---- RECORDS SUPPLIED
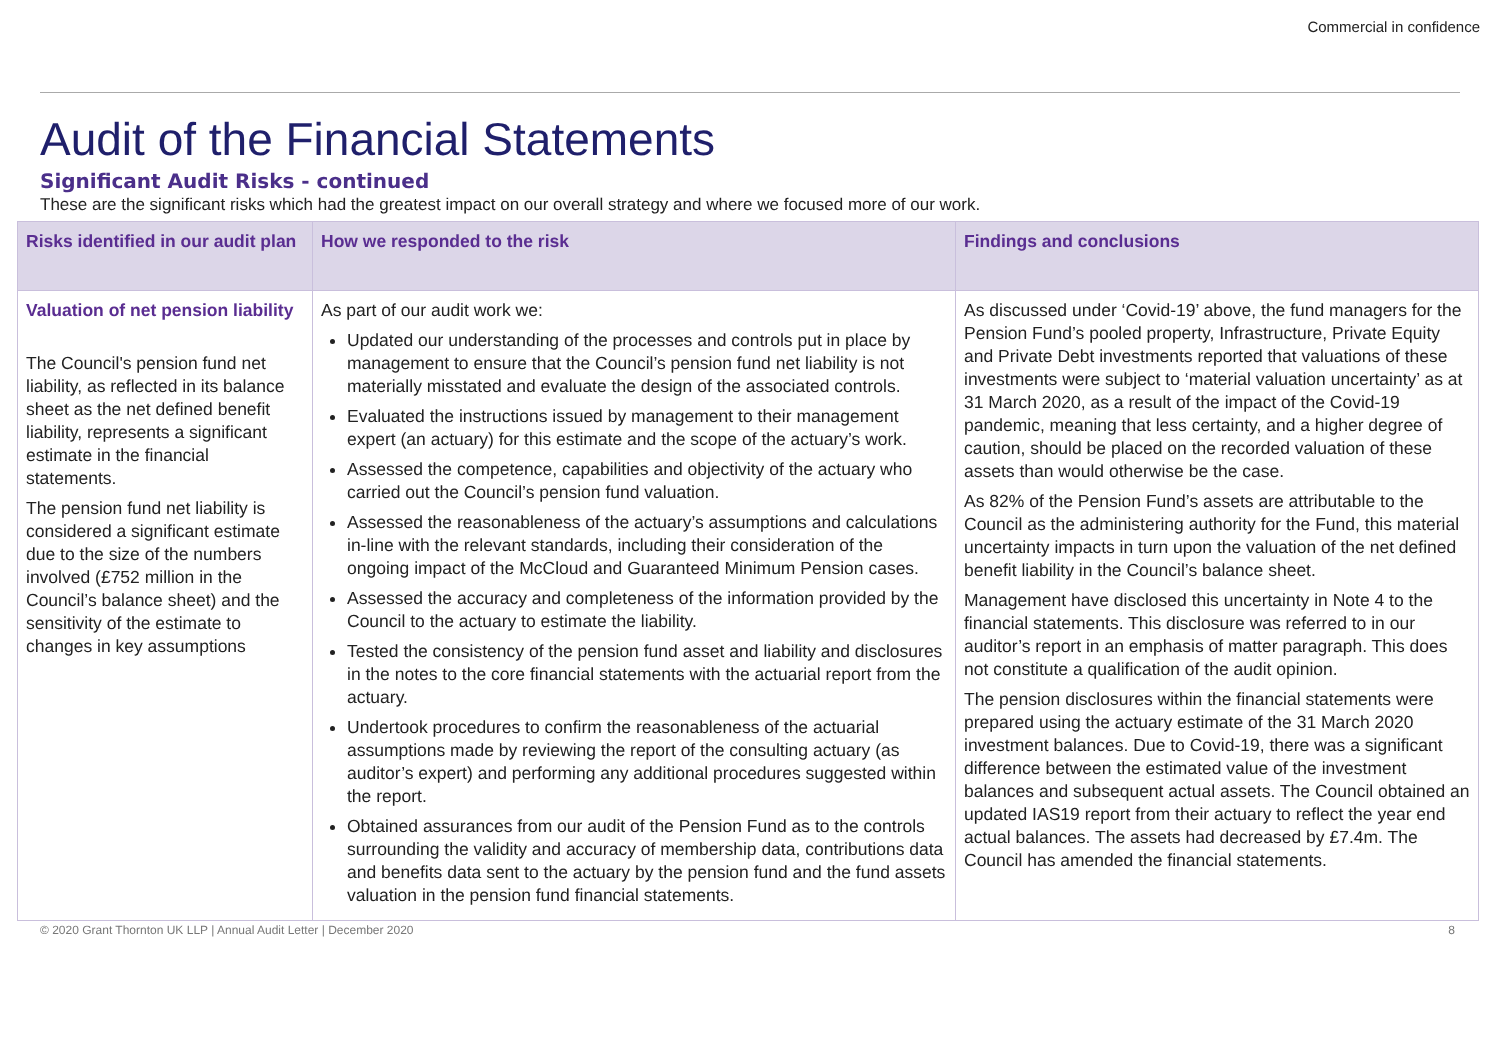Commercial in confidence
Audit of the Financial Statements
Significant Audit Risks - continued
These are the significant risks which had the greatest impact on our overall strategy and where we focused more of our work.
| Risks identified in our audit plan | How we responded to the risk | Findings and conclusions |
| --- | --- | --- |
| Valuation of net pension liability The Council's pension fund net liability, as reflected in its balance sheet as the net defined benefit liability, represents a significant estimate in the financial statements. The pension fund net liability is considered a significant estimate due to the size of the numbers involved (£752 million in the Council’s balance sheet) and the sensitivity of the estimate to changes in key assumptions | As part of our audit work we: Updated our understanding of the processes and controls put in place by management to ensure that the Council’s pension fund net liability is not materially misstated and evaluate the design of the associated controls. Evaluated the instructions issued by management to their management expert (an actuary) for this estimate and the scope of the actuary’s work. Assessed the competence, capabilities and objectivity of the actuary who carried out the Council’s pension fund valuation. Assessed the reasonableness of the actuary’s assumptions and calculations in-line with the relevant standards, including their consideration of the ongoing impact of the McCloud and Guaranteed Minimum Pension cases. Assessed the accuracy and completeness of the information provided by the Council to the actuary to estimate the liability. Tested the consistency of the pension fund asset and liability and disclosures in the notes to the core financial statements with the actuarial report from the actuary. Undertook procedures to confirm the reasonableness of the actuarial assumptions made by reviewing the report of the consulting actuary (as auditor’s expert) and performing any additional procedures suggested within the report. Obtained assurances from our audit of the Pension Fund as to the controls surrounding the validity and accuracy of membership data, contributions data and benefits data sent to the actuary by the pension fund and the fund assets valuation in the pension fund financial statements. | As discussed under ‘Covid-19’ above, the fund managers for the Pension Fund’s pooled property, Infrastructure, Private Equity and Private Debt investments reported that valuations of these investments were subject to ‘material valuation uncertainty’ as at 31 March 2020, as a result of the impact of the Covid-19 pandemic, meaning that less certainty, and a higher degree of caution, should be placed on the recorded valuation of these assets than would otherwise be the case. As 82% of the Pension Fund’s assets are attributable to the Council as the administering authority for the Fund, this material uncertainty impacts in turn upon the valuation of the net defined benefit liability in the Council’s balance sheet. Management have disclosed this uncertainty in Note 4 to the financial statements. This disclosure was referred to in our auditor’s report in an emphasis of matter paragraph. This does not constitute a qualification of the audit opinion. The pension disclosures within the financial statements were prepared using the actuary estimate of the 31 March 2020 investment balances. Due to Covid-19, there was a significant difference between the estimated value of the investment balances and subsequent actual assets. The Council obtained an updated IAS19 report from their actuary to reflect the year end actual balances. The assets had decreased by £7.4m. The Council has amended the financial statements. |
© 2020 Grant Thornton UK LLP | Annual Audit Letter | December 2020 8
--------
---- RECORDS SUPPLIED
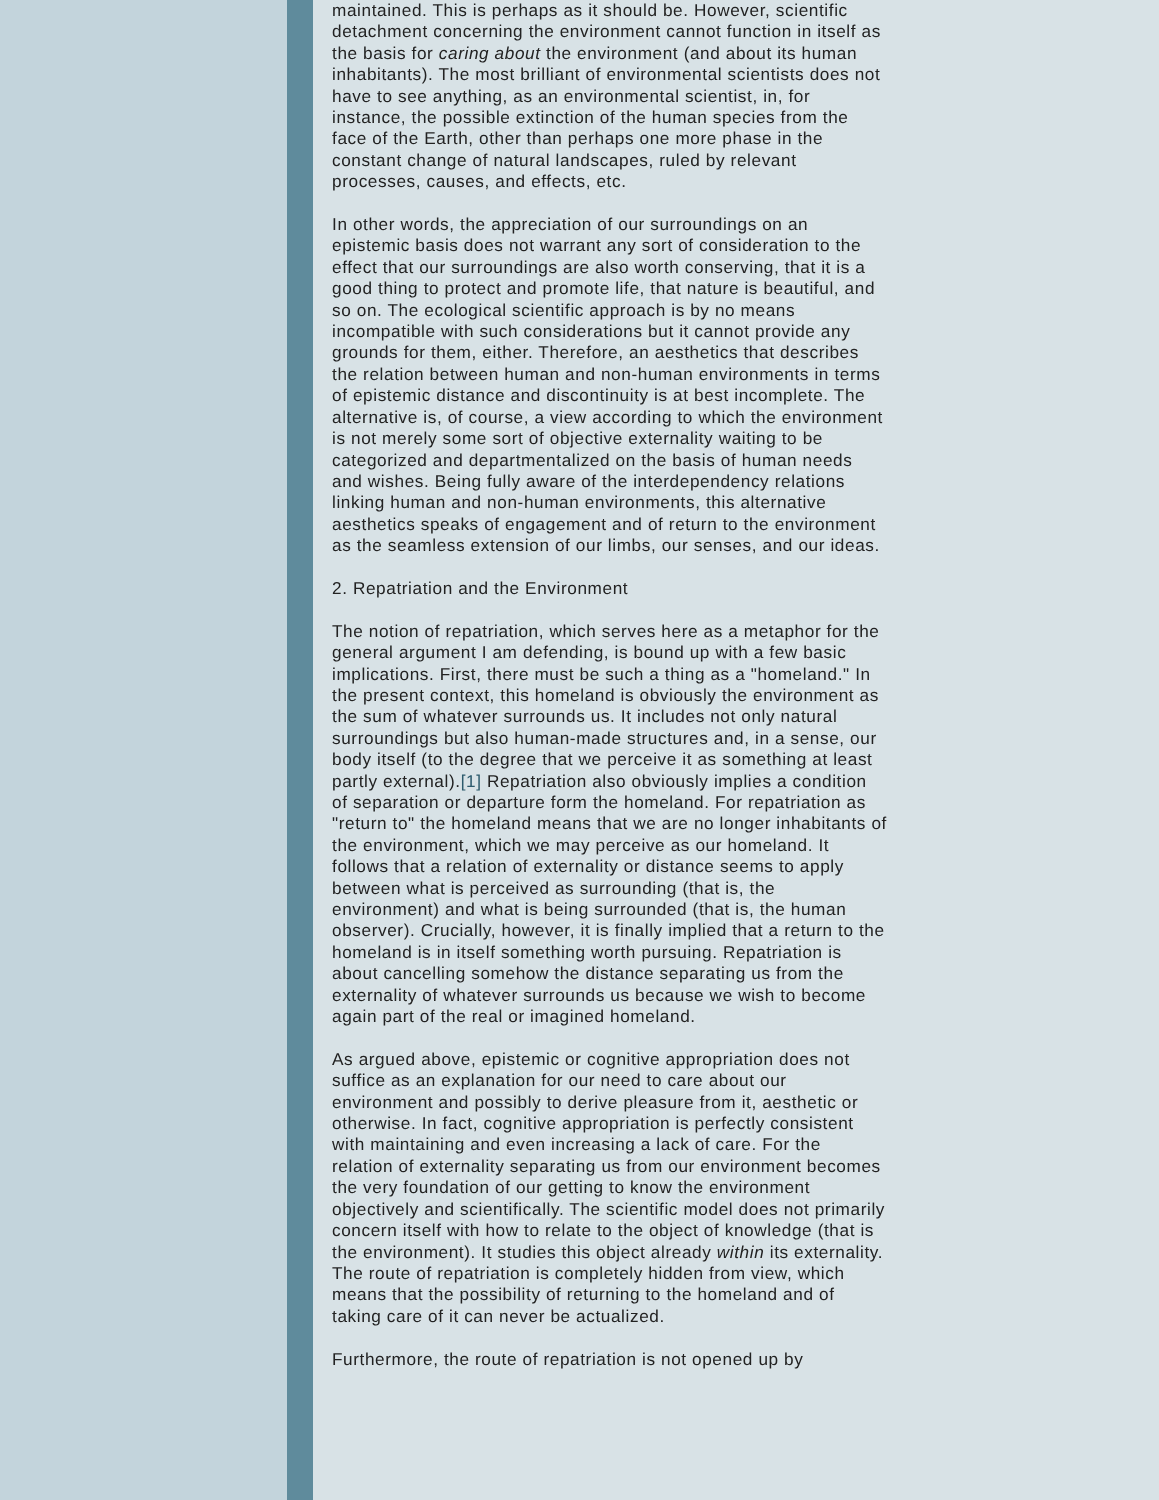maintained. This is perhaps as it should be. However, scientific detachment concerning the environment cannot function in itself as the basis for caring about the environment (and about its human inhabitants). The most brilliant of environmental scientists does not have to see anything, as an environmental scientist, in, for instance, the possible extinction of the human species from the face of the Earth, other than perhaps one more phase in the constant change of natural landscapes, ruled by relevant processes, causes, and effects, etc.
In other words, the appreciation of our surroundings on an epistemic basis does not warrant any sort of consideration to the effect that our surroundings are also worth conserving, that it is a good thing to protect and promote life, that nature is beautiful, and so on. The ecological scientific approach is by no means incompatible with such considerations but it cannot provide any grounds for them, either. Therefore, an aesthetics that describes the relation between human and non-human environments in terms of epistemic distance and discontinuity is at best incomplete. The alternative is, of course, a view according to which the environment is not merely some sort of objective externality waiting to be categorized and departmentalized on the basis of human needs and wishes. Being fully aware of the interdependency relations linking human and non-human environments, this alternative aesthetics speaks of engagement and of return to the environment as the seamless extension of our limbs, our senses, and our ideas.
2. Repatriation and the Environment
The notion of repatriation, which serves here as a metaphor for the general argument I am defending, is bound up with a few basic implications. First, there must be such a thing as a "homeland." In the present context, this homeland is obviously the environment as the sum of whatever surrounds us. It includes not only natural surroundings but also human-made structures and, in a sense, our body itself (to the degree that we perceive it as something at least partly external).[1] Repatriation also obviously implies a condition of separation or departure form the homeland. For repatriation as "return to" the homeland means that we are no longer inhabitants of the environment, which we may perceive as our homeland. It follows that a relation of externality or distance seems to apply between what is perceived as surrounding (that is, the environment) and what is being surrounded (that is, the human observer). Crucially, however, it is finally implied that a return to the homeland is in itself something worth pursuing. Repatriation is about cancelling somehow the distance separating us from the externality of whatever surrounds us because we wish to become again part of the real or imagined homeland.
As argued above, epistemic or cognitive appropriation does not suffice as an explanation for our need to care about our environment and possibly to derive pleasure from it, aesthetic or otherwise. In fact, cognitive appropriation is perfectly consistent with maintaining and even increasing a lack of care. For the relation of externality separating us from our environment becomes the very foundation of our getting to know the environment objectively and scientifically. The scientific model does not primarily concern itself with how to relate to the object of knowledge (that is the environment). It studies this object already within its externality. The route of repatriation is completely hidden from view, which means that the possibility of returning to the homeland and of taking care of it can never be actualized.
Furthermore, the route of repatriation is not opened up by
--------
---- RECORDS SUPPLIED
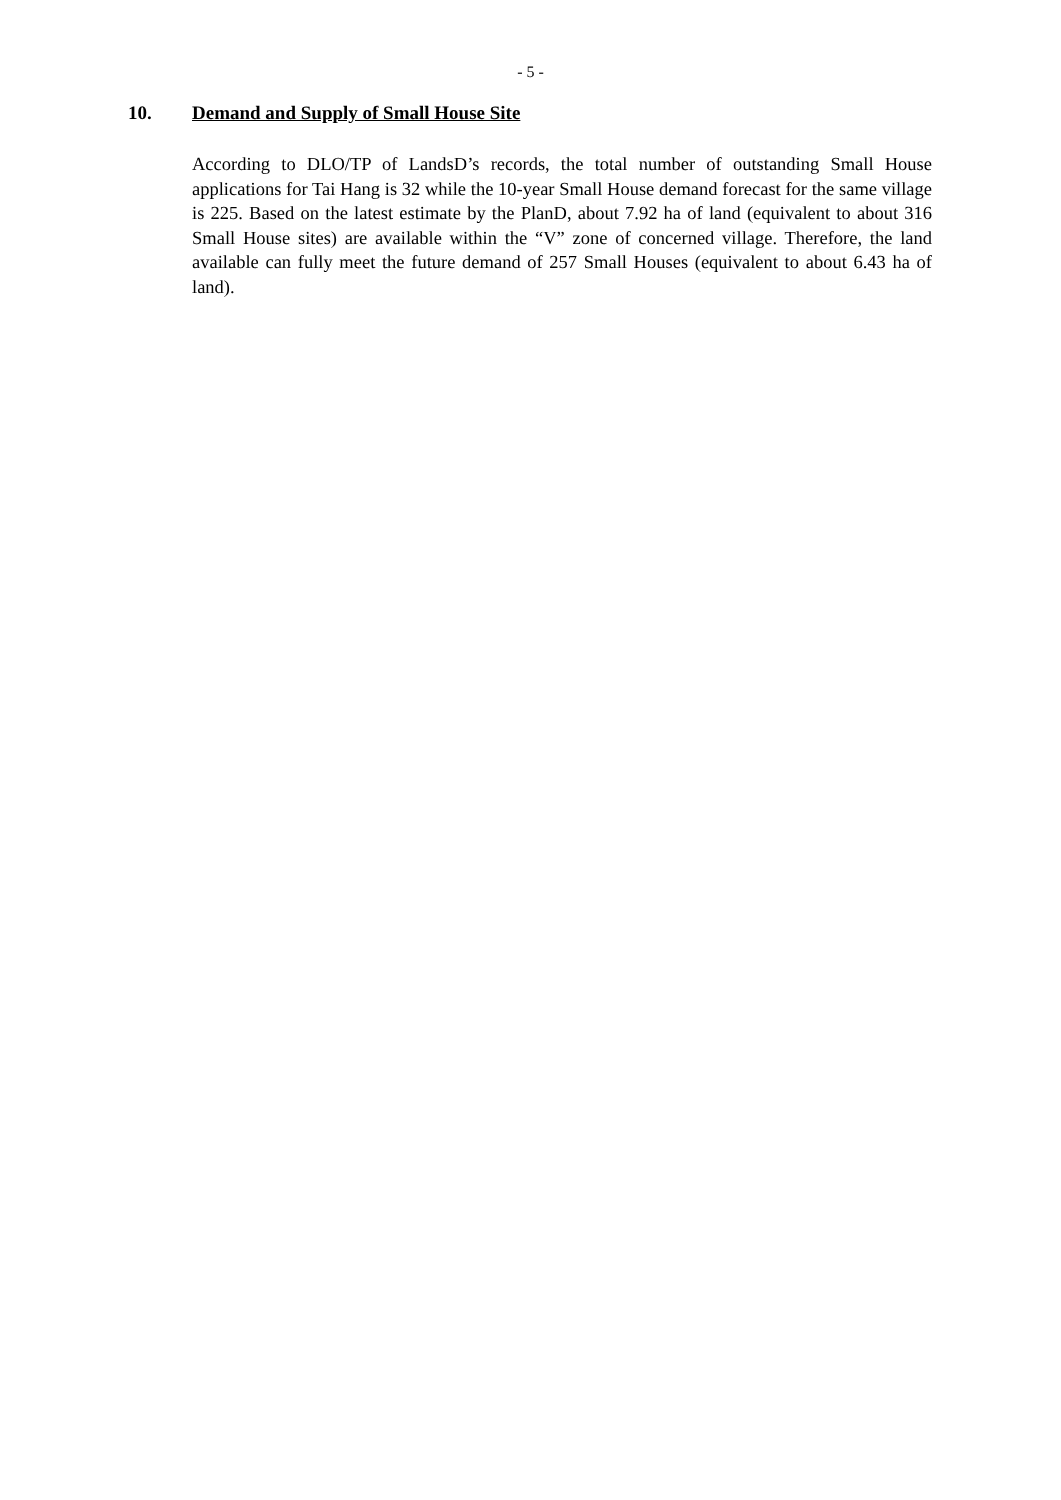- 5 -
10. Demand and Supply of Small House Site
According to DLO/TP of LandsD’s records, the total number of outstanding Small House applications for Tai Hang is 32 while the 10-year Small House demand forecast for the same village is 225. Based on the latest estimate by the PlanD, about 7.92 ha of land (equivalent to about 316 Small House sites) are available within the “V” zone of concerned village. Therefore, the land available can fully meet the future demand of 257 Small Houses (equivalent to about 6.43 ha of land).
--------
→ EXERCISE INSTRUCTIONS: In the listing above, locate the line with "2. Repatriation and the Environment" and the line with "The notion of", then extract exactly those lines and every line between them, and nothing more.

→ SOLVED EXERCISE:
2. Repatriation and the Environment
The notion of repatriation, which serves here as a metaphor for the general argument I am defending, is bound up with a few basic implications. First, there must be such a thing as a "homeland." In the present context, this homeland is obviously the environment as the sum of whatever surrounds us. It includes not only natural surroundings but also human-made structures and, in a sense, our body itself (to the degree that we perceive it as something at least partly external).[1] Repatriation also obviously implies a condition of separation or departure form the homeland. For repatriation as "return to" the homeland means that we are no longer inhabitants of the environment, which we may perceive as our homeland. It follows that a relation of externality or distance seems to apply between what is perceived as surrounding (that is, the environment) and what is being surrounded (that is, the human observer). Crucially, however, it is finally implied that a return to the homeland is in itself something worth pursuing. Repatriation is about cancelling somehow the distance separating us from the externality of whatever surrounds us because we wish to become again part of the real or imagined homeland.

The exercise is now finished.